本文章由计算机程序翻译，如有差异，请以英文原文为准。

求助全文

约1分钟内获得全文去求助

来源期刊

Computers & Graphics-Uk 工程技术-计算机：软件工程

CiteScore

5.30

自引率

12.00%

发文量

173

审稿时长

38 days

期刊介绍： Computers & Graphics is dedicated to disseminate information on research and applications of computer graphics (CG) techniques. The journal encourages articles on: 1. Research and applications of interactive computer graphics.
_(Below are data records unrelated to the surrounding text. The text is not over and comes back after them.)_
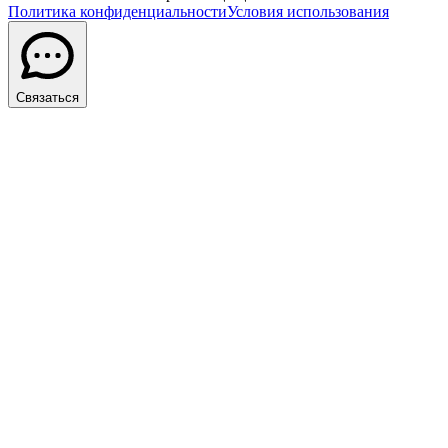
Политика конфиденциальности
Условия использования
Связаться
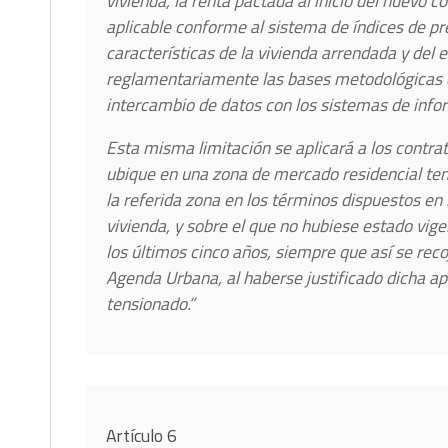
vivienda, la renta pactada al inicio del nuevo 
aplicable conforme al sistema de índices de pr
características de la vivienda arrendada y del 
reglamentariamente las bases metodológicas de
intercambio de datos con los sistemas de info
Esta misma limitación se aplicará a los contra
ubique en una zona de mercado residencial tens
la referida zona en los términos dispuestos en 
vivienda, y sobre el que no hubiese estado vig
los últimos cinco años, siempre que así se reco
Agenda Urbana, al haberse justificado dicha ap
tensionado.”
Artículo 6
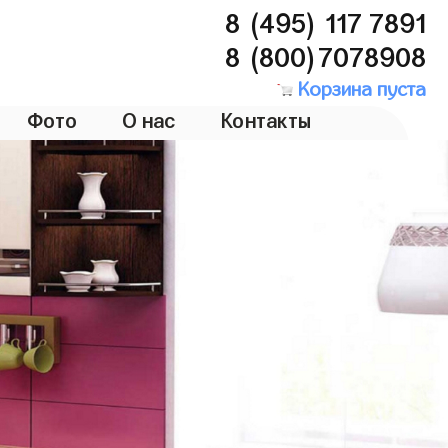
8 (495) 117 7891
8 (800)7078908
Корзина пуста
Фото
О нас
Контакты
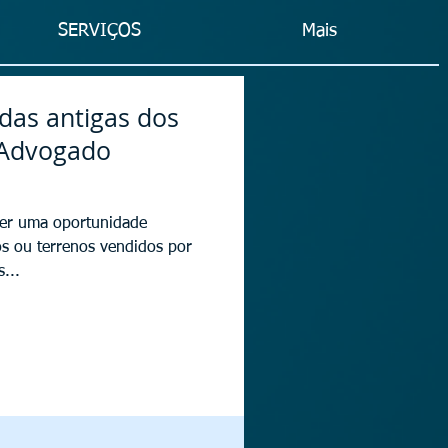
SERVIÇOS
Mais
das antigas dos
? Advogado
cer uma oportunidade
os ou terrenos vendidos por
...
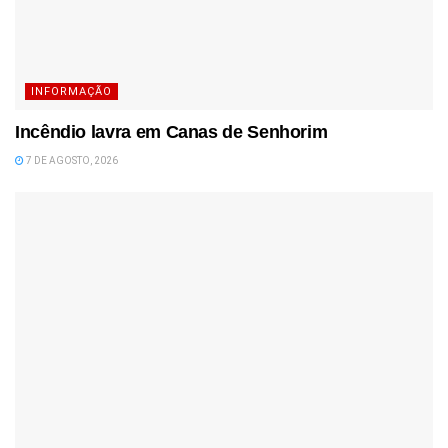
INFORMAÇÃO
Incêndio lavra em Canas de Senhorim
7 DE AGOSTO, 2026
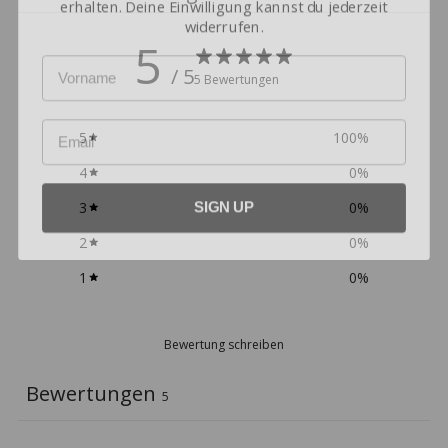
widerrufen.
5
Name
/ 5
5 Bewertungen
Email
5
100
%
4
0
%
SIGN UP
3
0
%
2
0
%
1
0
%
Bewertung schreiben
Bewertungen
5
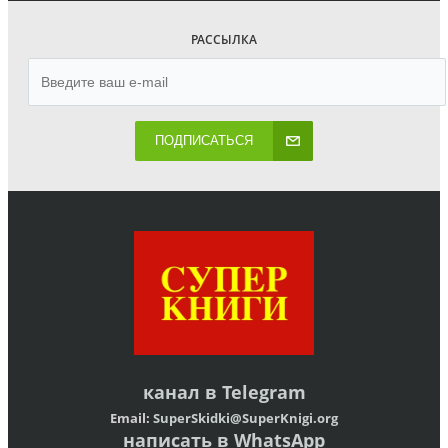
РАССЫЛКА
ПОДПИСАТЬСЯ
канал в
Telegram
Email:
SuperSkidki@SuperKnigi.
org
написать в WhatsApp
We are particularly interested in novel interaction techniques and applications of CG to problem domains. 2. State-of-the-art papers on late-breaking, cutting-edge research on CG. 3. Information on innovative uses of graphics principles and technologies. 4. Tutorial papers on both teaching CG principles and innovative uses of CG in education.